# Instructions to follow:
Rewrite the text in the data below as a Markdown table with the columns Row and Line, giving each non-blank line its own numbered row. Leave the pictures out.

# Task inputs:
◆ ◆ ◆ ◆ ◆

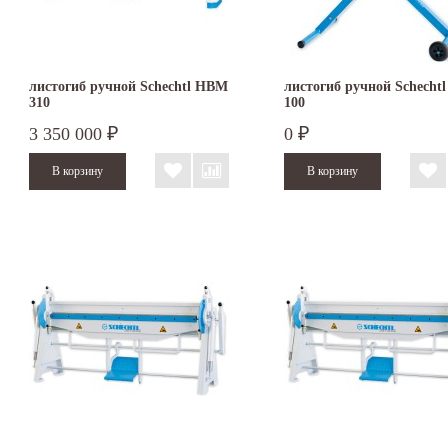
листогиб ручной Schechtl HBM
листогиб ручной Schecht
310
100
3 350 000
0
₽
₽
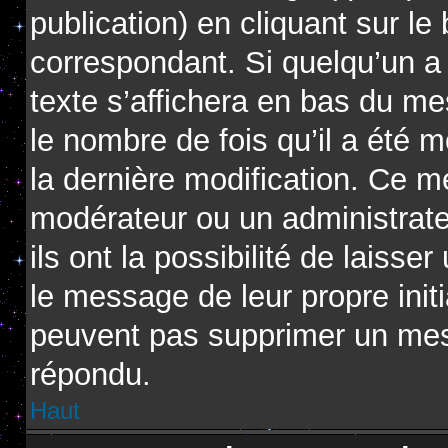
publication) en cliquant sur l
correspondant. Si quelqu’un a
texte s’affichera en bas du me
le nombre de fois qu’il a été m
la dernière modification. Ce m
modérateur ou un administrat
ils ont la possibilité de laisse
le message de leur propre initi
peuvent pas supprimer un mes
répondu.
Haut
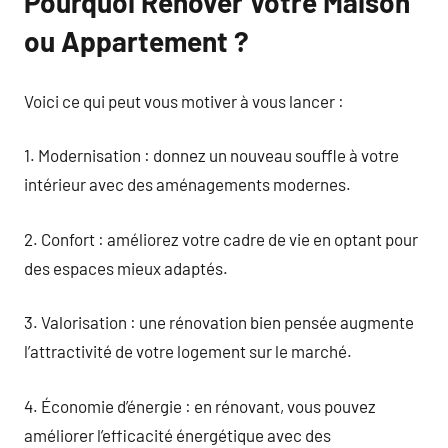
Pourquoi Rénover Votre Maison
ou Appartement ?
Voici ce qui peut vous motiver à vous lancer :
1. Modernisation : donnez un nouveau souffle à votre
intérieur avec des aménagements modernes.
2. Confort : améliorez votre cadre de vie en optant pour
des espaces mieux adaptés.
3. Valorisation : une rénovation bien pensée augmente
l’attractivité de votre logement sur le marché.
4. Économie d’énergie : en rénovant, vous pouvez
améliorer l’efficacité énergétique avec des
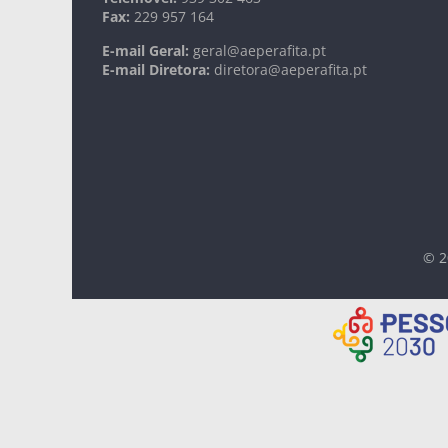
Fax:
229 957 164
E-mail Geral:
geral@aeperafita.pt
E-mail Diretora:
diretora@aeperafita.pt
© 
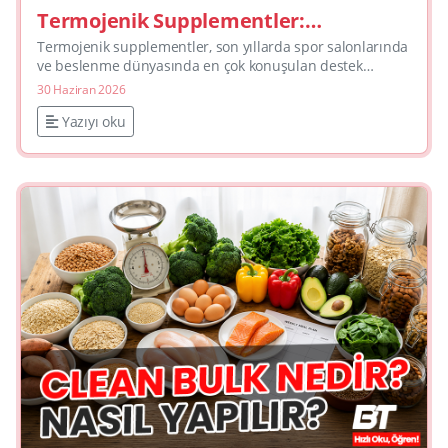
Termojenik Supplementler:
Performans ve Yağ Yakımı Rehberi
Termojenik supplementler, son yıllarda spor salonlarında
ve beslenme dünyasında en çok konuşulan destek
ürünlerinden biri haline geldi. Peki bu ürünler gerçekten
30 Haziran 2026
işe ya...
Yazıyı oku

◆ ◆ ◆ ◆ ◆

# Written answer:
| Row | Line |
|---|---|
| 1 | листогиб ручной Schechtl HBM |
| 2 | листогиб ручной Schecht |
| 3 | 310 |
| 4 | 100 |
| 5 | 3 350 000 |
| 6 | 0 |
| 7 | ₽ |
| 8 | ₽ |
| 9 | publication) en cliquant sur l |
| 10 | correspondant. Si quelqu’un a |
| 11 | texte s’affichera en bas du me |
| 12 | le nombre de fois qu’il a été m |
| 13 | la dernière modification. Ce m |
| 14 | modérateur ou un administrat |
| 15 | ils ont la possibilité de laisse |
| 16 | le message de leur propre initi |
| 17 | peuvent pas supprimer un mes |
| 18 | répondu. |
| 19 | Haut |
| 20 | Pourquoi Rénover Votre Maison |
| 21 | ou Appartement ? |
| 22 | Voici ce qui peut vous motiver à vous lancer : |
| 23 | 1. Modernisation : donnez un nouveau souffle à votre |
| 24 | intérieur avec des aménagements modernes. |
| 25 | 2. Confort : améliorez votre cadre de vie en optant pour |
| 26 | des espaces mieux adaptés. |
| 27 | 3. Valorisation : une rénovation bien pensée augmente |
| 28 | l’attractivité de votre logement sur le marché. |
| 29 | 4. Économie d’énergie : en rénovant, vous pouvez |
| 30 | améliorer l’efficacité énergétique avec des |
| 31 | Fax: |
| 32 | 229 957 164 |
| 33 | E-mail Geral: |
| 34 | geral@aeperafita.pt |
| 35 | E-mail Diretora: |
| 36 | diretora@aeperafita.pt |
| 37 | ©  |
| 38 | Termojenik Supplementler: |
| 39 | Performans ve Yağ Yakımı Rehberi |
| 40 | Termojenik supplementler, son yıllarda spor salonlarında |
| 41 | ve beslenme dünyasında en çok konuşulan destek |
| 42 | ürünlerinden biri haline geldi. Peki bu ürünler gerçekten |
| 43 | 30 Haziran 2026 |
| 44 | işe ya... |
| 45 | Yazıyı oku |